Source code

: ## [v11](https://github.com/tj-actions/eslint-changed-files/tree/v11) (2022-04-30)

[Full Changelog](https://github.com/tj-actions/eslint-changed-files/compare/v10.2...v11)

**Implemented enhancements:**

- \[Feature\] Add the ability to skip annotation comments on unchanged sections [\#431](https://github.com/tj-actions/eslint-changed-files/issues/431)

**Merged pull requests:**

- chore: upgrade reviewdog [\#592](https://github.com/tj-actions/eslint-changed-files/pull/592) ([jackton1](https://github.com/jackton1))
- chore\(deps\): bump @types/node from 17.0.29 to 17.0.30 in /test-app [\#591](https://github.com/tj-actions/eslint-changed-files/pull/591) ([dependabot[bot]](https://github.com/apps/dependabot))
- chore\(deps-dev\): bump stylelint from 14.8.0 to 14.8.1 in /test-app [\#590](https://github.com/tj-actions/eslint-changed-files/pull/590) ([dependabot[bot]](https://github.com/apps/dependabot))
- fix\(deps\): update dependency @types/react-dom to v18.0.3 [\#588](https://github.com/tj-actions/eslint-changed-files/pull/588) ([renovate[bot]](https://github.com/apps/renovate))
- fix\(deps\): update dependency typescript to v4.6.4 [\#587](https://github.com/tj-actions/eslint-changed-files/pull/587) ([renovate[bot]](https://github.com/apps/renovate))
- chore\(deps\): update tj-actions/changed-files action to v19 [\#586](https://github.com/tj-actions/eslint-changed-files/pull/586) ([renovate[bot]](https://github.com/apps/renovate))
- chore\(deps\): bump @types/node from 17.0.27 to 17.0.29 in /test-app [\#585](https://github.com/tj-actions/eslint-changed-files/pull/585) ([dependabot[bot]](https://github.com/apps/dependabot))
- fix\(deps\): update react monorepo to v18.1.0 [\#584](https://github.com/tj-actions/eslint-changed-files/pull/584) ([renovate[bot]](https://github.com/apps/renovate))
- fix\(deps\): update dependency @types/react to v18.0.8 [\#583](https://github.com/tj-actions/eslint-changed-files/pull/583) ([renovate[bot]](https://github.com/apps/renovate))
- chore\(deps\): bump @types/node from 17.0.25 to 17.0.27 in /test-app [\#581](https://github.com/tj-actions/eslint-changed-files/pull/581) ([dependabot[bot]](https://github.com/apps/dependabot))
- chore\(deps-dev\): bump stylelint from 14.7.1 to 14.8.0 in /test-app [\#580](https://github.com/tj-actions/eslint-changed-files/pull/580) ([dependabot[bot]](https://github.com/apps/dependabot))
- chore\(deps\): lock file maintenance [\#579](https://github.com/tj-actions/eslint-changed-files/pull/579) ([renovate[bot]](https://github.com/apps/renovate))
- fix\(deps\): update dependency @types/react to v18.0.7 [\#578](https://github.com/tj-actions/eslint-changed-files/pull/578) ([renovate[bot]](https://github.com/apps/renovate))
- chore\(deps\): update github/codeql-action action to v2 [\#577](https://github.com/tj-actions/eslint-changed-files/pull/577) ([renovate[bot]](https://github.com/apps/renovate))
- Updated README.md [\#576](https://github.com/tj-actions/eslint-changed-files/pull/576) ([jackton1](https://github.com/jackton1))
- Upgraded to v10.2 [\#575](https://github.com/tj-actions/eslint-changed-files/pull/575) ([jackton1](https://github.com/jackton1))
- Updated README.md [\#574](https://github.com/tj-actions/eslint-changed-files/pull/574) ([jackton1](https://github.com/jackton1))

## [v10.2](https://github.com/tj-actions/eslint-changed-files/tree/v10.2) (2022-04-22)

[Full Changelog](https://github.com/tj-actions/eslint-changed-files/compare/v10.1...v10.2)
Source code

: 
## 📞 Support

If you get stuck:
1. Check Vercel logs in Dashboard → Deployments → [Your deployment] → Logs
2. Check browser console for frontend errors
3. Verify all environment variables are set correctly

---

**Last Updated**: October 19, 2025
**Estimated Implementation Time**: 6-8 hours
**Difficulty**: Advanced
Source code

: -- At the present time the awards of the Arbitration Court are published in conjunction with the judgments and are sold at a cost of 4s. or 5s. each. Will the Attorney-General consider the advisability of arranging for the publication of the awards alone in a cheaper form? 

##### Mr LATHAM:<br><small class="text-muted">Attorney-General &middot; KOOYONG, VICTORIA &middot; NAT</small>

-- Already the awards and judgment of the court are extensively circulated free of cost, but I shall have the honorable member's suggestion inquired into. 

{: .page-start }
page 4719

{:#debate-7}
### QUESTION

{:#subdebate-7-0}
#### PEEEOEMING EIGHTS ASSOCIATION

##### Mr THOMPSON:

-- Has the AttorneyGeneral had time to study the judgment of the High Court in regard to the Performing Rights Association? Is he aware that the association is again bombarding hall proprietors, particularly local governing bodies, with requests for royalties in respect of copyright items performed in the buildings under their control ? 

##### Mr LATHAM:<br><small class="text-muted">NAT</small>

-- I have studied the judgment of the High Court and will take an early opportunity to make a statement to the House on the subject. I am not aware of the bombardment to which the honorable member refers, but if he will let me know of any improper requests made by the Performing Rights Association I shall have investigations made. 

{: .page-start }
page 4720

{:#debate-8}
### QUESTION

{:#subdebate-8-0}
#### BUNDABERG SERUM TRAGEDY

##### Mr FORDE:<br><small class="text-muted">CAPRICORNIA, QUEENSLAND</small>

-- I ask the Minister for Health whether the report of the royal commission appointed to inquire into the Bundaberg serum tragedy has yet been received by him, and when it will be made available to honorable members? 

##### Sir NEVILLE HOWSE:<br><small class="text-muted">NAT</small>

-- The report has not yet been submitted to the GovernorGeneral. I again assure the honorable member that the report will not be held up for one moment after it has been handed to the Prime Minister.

--------------------------------------------------

Work required: Look in the material above for the line with "- chore\(deps\): bump @types/node from 17.0.27" and the line with "- chore\(deps\): update github/codeql-action", and transcribe exactly those lines and all lines between them, nothing more.

Answer for this exercise:
- chore\(deps\): bump @types/node from 17.0.27 to 17.0.29 in /test-app [\#585](https://github.com/tj-actions/eslint-changed-files/pull/585) ([dependabot[bot]](https://github.com/apps/dependabot))
- fix\(deps\): update react monorepo to v18.1.0 [\#584](https://github.com/tj-actions/eslint-changed-files/pull/584) ([renovate[bot]](https://github.com/apps/renovate))
- fix\(deps\): update dependency @types/react to v18.0.8 [\#583](https://github.com/tj-actions/eslint-changed-files/pull/583) ([renovate[bot]](https://github.com/apps/renovate))
- chore\(deps\): bump @types/node from 17.0.25 to 17.0.27 in /test-app [\#581](https://github.com/tj-actions/eslint-changed-files/pull/581) ([dependabot[bot]](https://github.com/apps/dependabot))
- chore\(deps-dev\): bump stylelint from 14.7.1 to 14.8.0 in /test-app [\#580](https://github.com/tj-actions/eslint-changed-files/pull/580) ([dependabot[bot]](https://github.com/apps/dependabot))
- chore\(deps\): lock file maintenance [\#579](https://github.com/tj-actions/eslint-changed-files/pull/579) ([renovate[bot]](https://github.com/apps/renovate))
- fix\(deps\): update dependency @types/react to v18.0.7 [\#578](https://github.com/tj-actions/eslint-changed-files/pull/578) ([renovate[bot]](https://github.com/apps/renovate))
- chore\(deps\): update github/codeql-action action to v2 [\#577](https://github.com/tj-actions/eslint-changed-files/pull/577) ([renovate[bot]](https://github.com/apps/renovate))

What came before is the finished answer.